All you want to do is scream, “why can’t everyone do what they’re supposed to do?’

That’s when it hits you. This is your “new normal.” You are co-parenting those children that you both made and you’re doing it alone. And you’re the caregiver for your spouse too.

At this point, you consider options. You could run away. You could ignore the problems. Or, you could accept this new normal and find ways to make life better for you, your spouse, and the kids.

Before you can make lots of changes, you must grieve. In fact, both of you must grieve the loss of life you had hoped for. Perhaps, because of the illness, your spouse had to give up his livelihood. You’ve possibly lost the freedom to come and go. Perhaps you’ve had to take a leave of absence from your job to care for him. Whatever the changes, acknowledge that both of you must work through the loss.

Next, make up a master calendar, one that the entire family can see. No doubt, your spouse will have additional doctors appointments. You will have more responsibilities relating to his care. Have your children add their afterschool activities and social activities to the calendar. Involving your children in the calendar will empower and involve them.

Communicate any challenges you’re having, either with his illness or with family problems. You are still a partnership and while you’re the caregiver and he the patient, treating your marriage like a partnership will help maintain an emotional intimacy. Also, don’t be afraid to express challenges to other family members. You don’t have to be a superhero in the caregiving business. You’re human. You have emotions. And, you have limitations too.
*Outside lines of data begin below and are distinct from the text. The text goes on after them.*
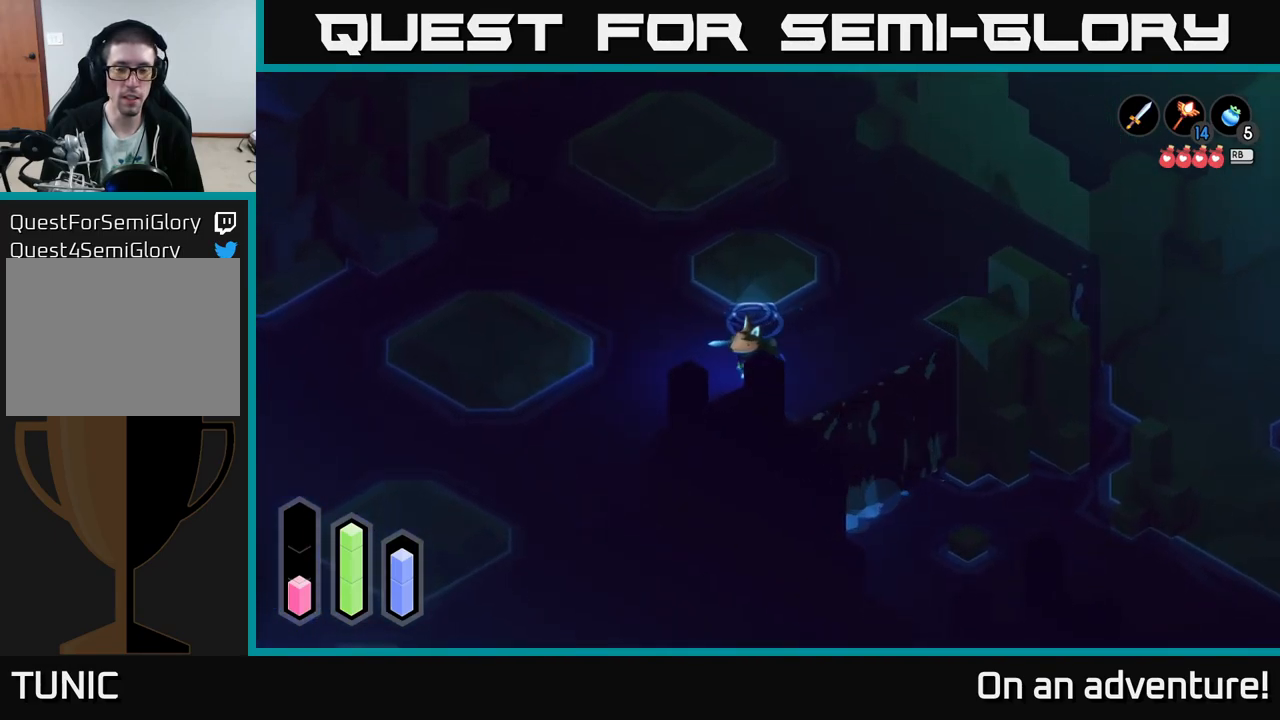
{"buttons": [], "left_stick": "down-left", "right_stick": "center", "events": []}
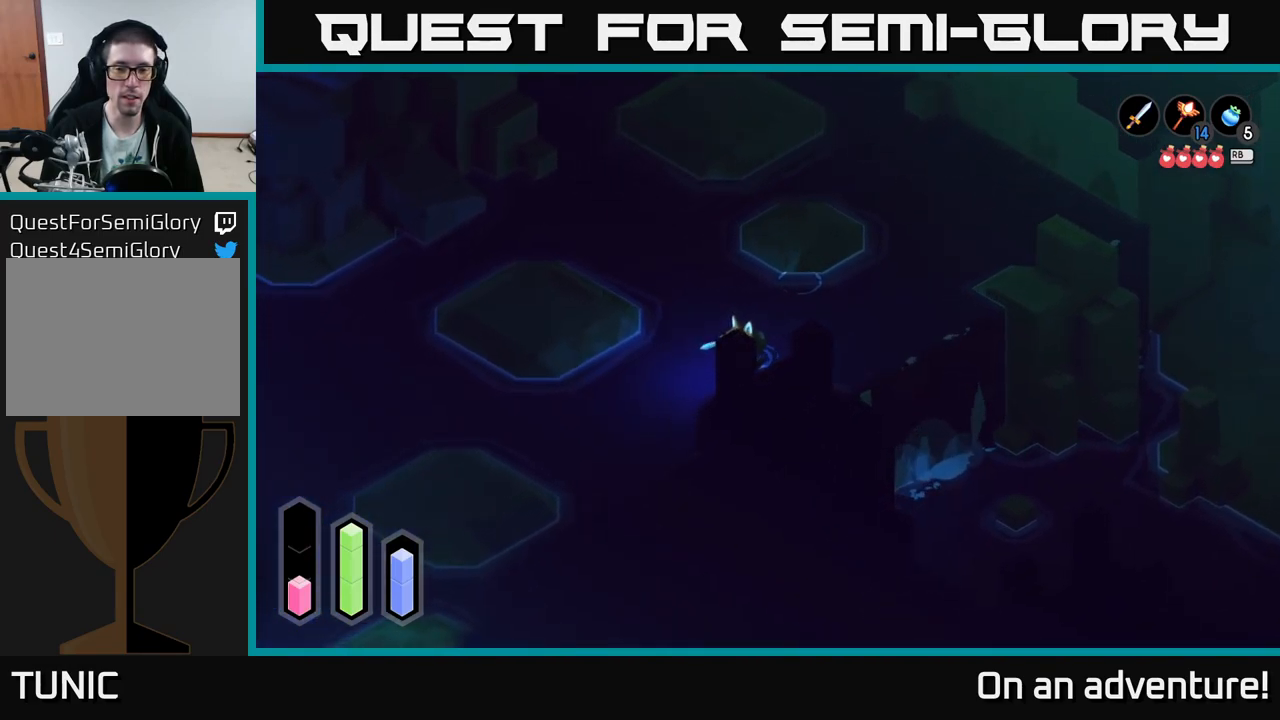
{"buttons": [], "left_stick": "down-left", "right_stick": "center", "events": []}
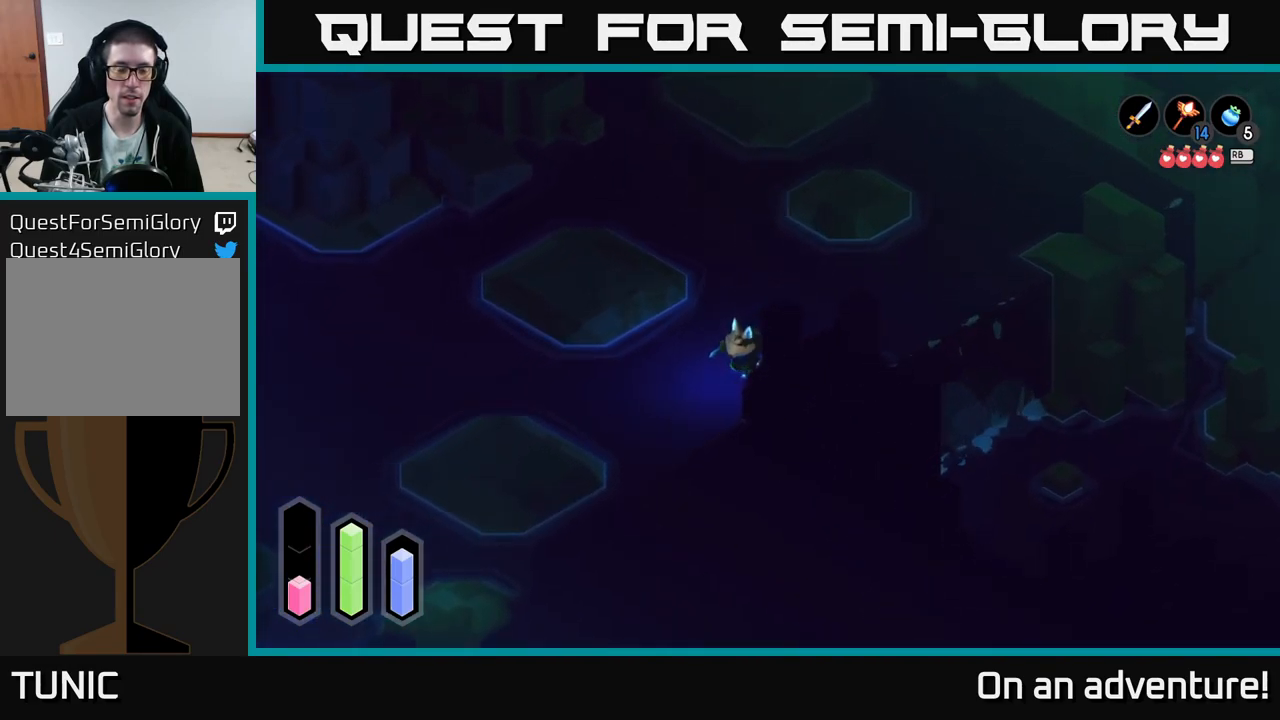
{"buttons": [], "left_stick": "down-left", "right_stick": "center", "events": []}
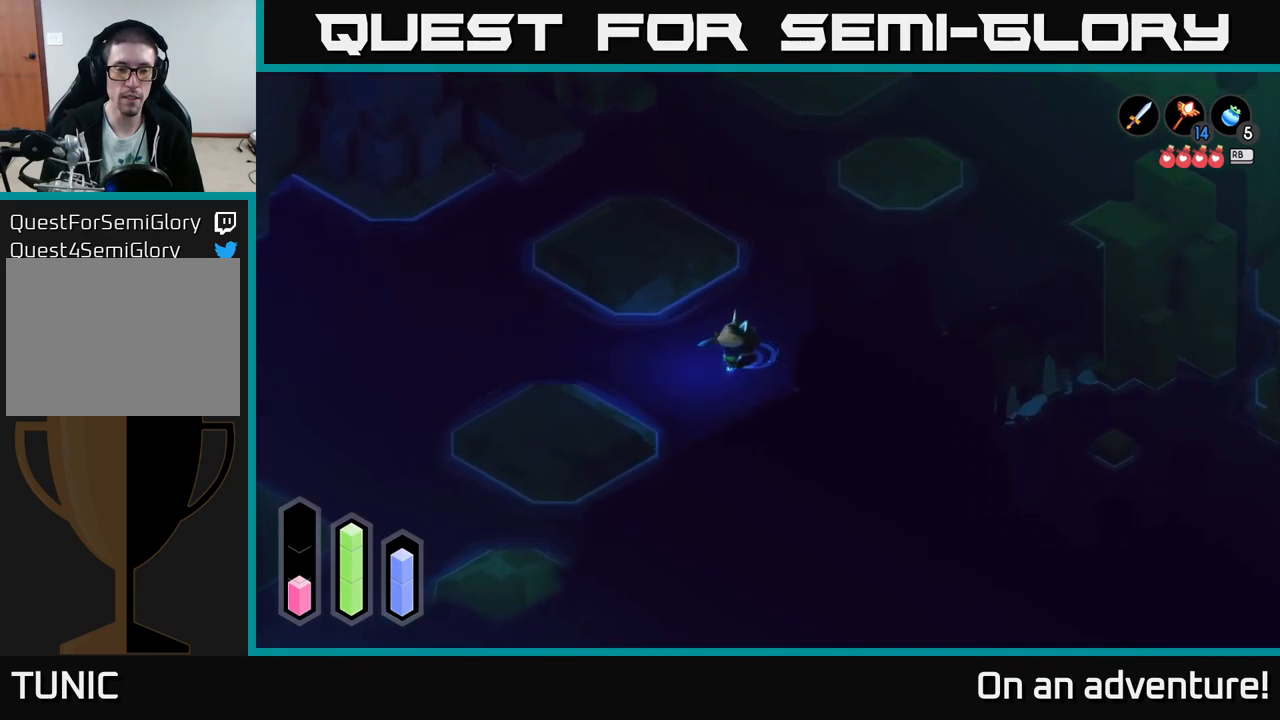
{"buttons": [], "left_stick": "down-left", "right_stick": "center", "events": []}
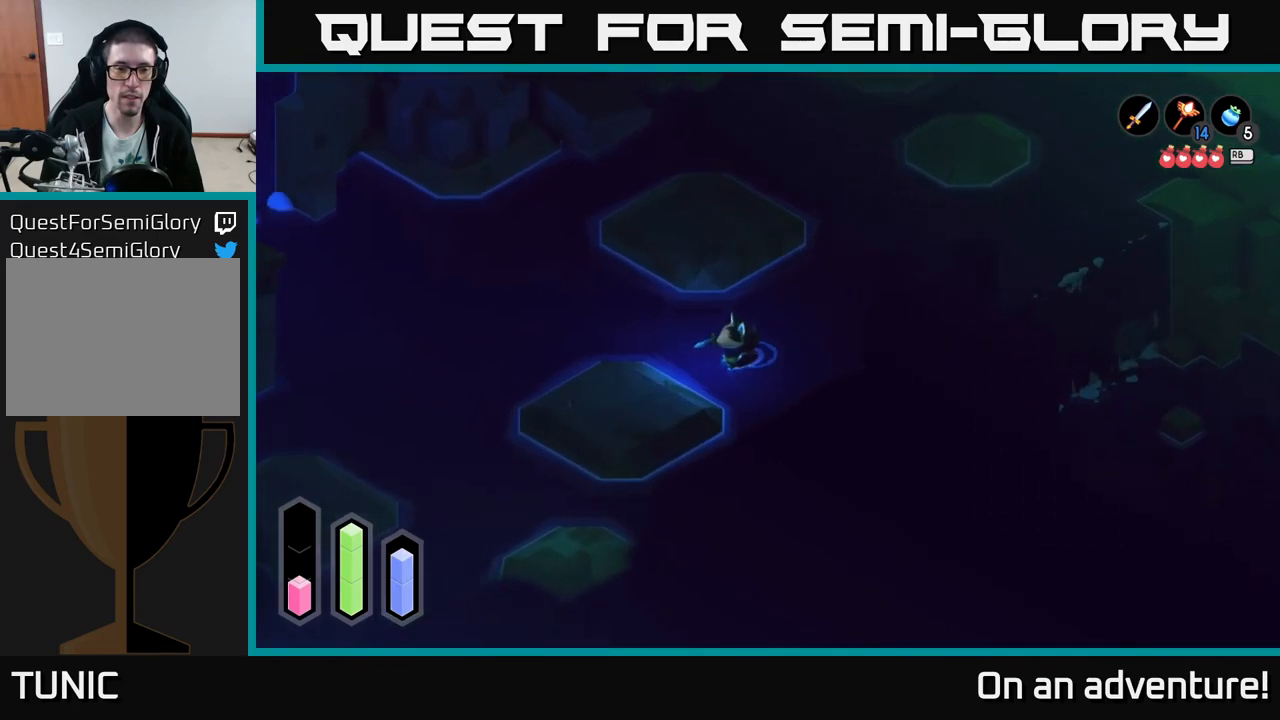
{"buttons": [], "left_stick": "down-left", "right_stick": "center", "events": []}
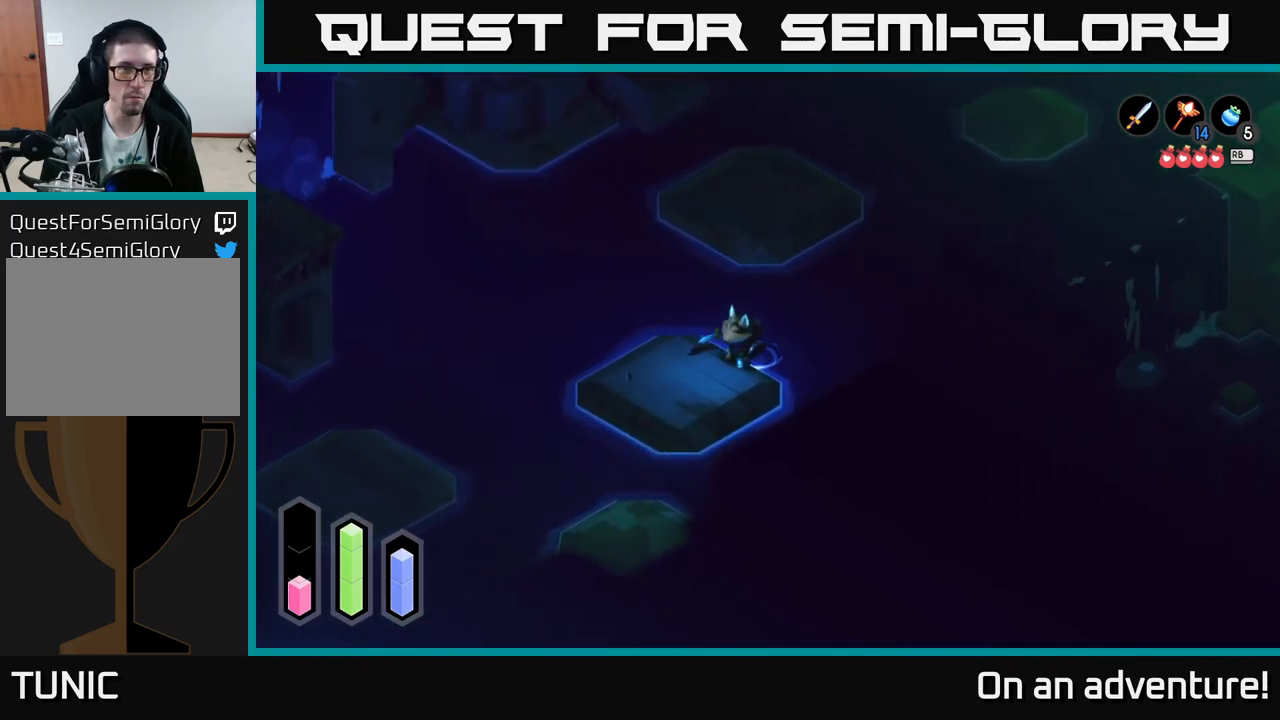
{"buttons": [], "left_stick": "down-left", "right_stick": "center", "events": []}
A dear friend and former army wife gave me sage advice during my husband’s first year-long deployment. Make a list of 100 friends and acquaintances who’ve offered “let me know if I can do anything.” Hold them to it. When you have a hard night, if you need a cup of coffee, or someone to vent to, move down the list. It’s good to know you have people to talk to, you don’t have to over-burden best friends, and you show those on the list that you value them.

If you can, ask friends to solicit help from your community either in the form of car-pool or meals. In 2007, I had knee surgery and couldn’t get off the couch. We had seven children at home, some of whom had jobs and needed rides. While I’m not great at asking for help, I did follow this advice. I called anyone I knew, told them the situation, and asked for a helping hand. While not everyone could offer rides, some did. Others paid me visits or called to send wishes. A few ran errands or did my shopping. CareCalendar.org is a great organizational tool that helps members of a community to organize meals and other services to people in need.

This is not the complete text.